§ Task goal: Please write out every line of text in the listing below without changing a word, and leave the pictures out.

§ Supplied information:
+--

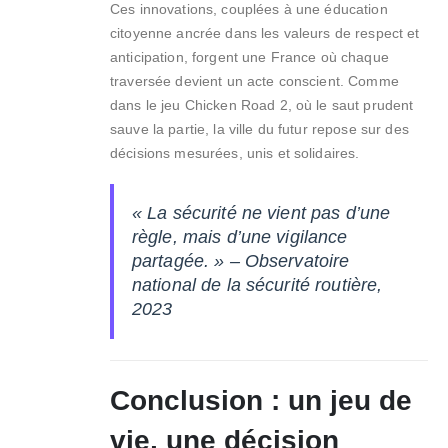
Ces innovations, couplées à une éducation
citoyenne ancrée dans les valeurs de respect et
anticipation, forgent une France où chaque
traversée devient un acte conscient. Comme
dans le jeu Chicken Road 2, où le saut prudent
sauve la partie, la ville du futur repose sur des
décisions mesurées, unis et solidaires.
« La sécurité ne vient pas d’une
règle, mais d’une vigilance
partagée. » – Observatoire
national de la sécurité routière,
2023
Conclusion : un jeu de
vie, une décision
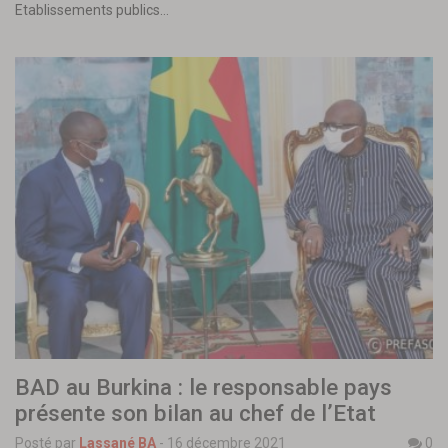
Etablissements publics…
BAD au Burkina : le responsable pays
présente son bilan au chef de l’Etat
Posté par
Lassané BA
-
16 décembre 2021
0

+--

§ Your response:
Ces innovations, couplées à une éducation
citoyenne ancrée dans les valeurs de respect et
anticipation, forgent une France où chaque
traversée devient un acte conscient. Comme
dans le jeu Chicken Road 2, où le saut prudent
sauve la partie, la ville du futur repose sur des
décisions mesurées, unis et solidaires.
« La sécurité ne vient pas d’une
règle, mais d’une vigilance
partagée. » – Observatoire
national de la sécurité routière,
2023
Conclusion : un jeu de
vie, une décision
Etablissements publics…
BAD au Burkina : le responsable pays
présente son bilan au chef de l’Etat
Posté par
Lassané BA
-
16 décembre 2021
0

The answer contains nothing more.